=== Section Start ===

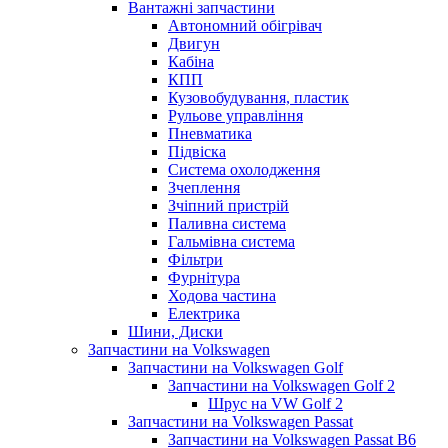
Вантажні запчастини
Автономний обігрівач
Двигун
Кабіна
КПП
Кузовобудування, пластик
Рульове управління
Пневматика
Підвіска
Система охолодження
Зчеплення
Зчіпний пристрій
Паливна система
Гальмівна система
Фільтри
Фурнітура
Ходова частина
Електрика
Шини, Диски
Запчастини на Volkswagen
Запчастини на Volkswagen Golf
Запчастини на Volkswagen Golf 2
Шрус на VW Golf 2
Запчастини на Volkswagen Passat
Запчастини на Volkswagen Passat B6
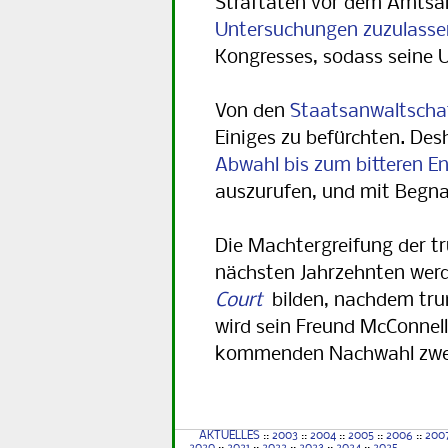
Straftaten vor dem Amtsant
Untersuchungen zuzulasse
Kongresses, sodass seine 
Von den
Staatsanwaltschaf
Einiges zu befürchten. Desh
Abwahl bis zum bitteren En
auszurufen, und mit Begnad
Die Machtergreifung der t
nächsten Jahrzehnten wer
Court
bilden, nachdem tr
wird sein Freund McConnell 
kommenden Nachwahl zwei 
AKTUELLES
::
2003
::
2004
::
2005
::
2006
::
200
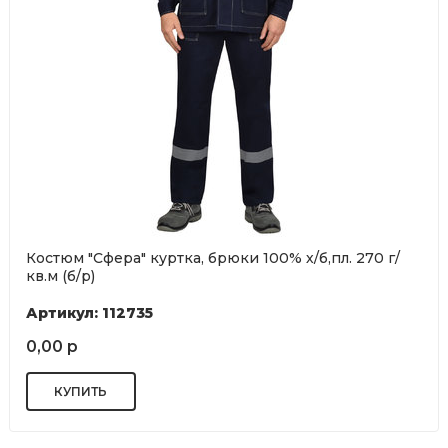
Костюм "Сфера" куртка, брюки 100% х/б,пл. 270 г/
кв.м (б/р)
Артикул: 112735
0,00 р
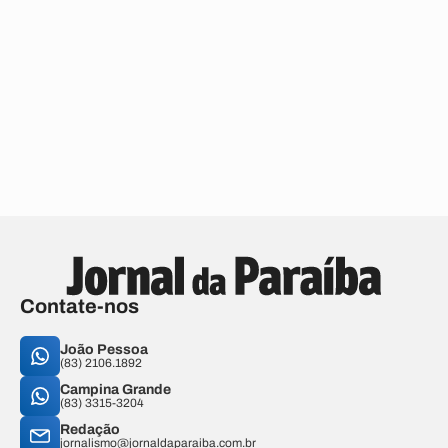
Contate-nos
João Pessoa
(83) 2106.1892
Campina Grande
(83) 3315-3204
Redação
jornalismo@jornaldaparaiba.com.br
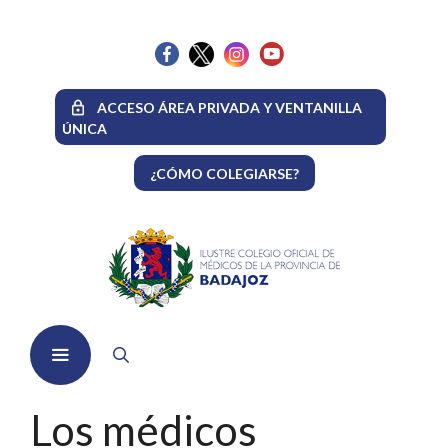
Saltar
al
contenido
ACCESO ÁREA PRIVADA Y VENTANILLA
ÚNICA
¿CÓMO COLEGIARSE?
Menú
Los médicos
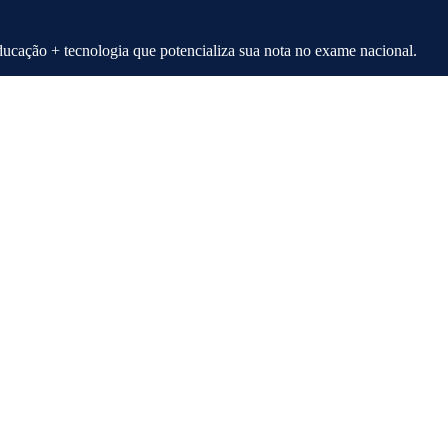
ção + tecnologia que potencializa sua nota no exame nacional.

=== Section End ===

WHAT IS EXPECTED: Word for word, restate the whole listing and drop the images.

EXERCISE RESPONSE:
Вантажні запчастини
Автономний обігрівач
Двигун
Кабіна
КПП
Кузовобудування, пластик
Рульове управління
Пневматика
Підвіска
Система охолодження
Зчеплення
Зчіпний пристрій
Паливна система
Гальмівна система
Фільтри
Фурнітура
Ходова частина
Електрика
Шини, Диски
Запчастини на Volkswagen
Запчастини на Volkswagen Golf
Запчастини на Volkswagen Golf 2
Шрус на VW Golf 2
Запчастини на Volkswagen Passat
Запчастини на Volkswagen Passat B6
Straftaten vor dem Amtsant
Untersuchungen zuzulasse
Kongresses, sodass seine 
Von den
Staatsanwaltschaf
Einiges zu befürchten. Desh
Abwahl bis zum bitteren En
auszurufen, und mit Begnad
Die Machtergreifung der t
nächsten Jahrzehnten wer
Court
bilden, nachdem tr
wird sein Freund McConnell 
kommenden Nachwahl zwei 
AKTUELLES
::
2003
::
2004
::
2005
::
2006
::
200
Костюм "Сфера" куртка, брюки 100% х/б,пл. 270 г/
кв.м (б/р)
Артикул: 112735
0,00 р
Contate-nos
João Pessoa
(83) 2106.1892
Campina Grande
(83) 3315-3204
Redação
jornalismo@jornaldaparaiba.com.br
Saltar
al
contenido
ACCESO ÁREA PRIVADA Y VENTANILLA
ÚNICA
¿CÓMO COLEGIARSE?
Menú
Los médicos
ção + tecnologia que potencializa sua nota no exame nacional.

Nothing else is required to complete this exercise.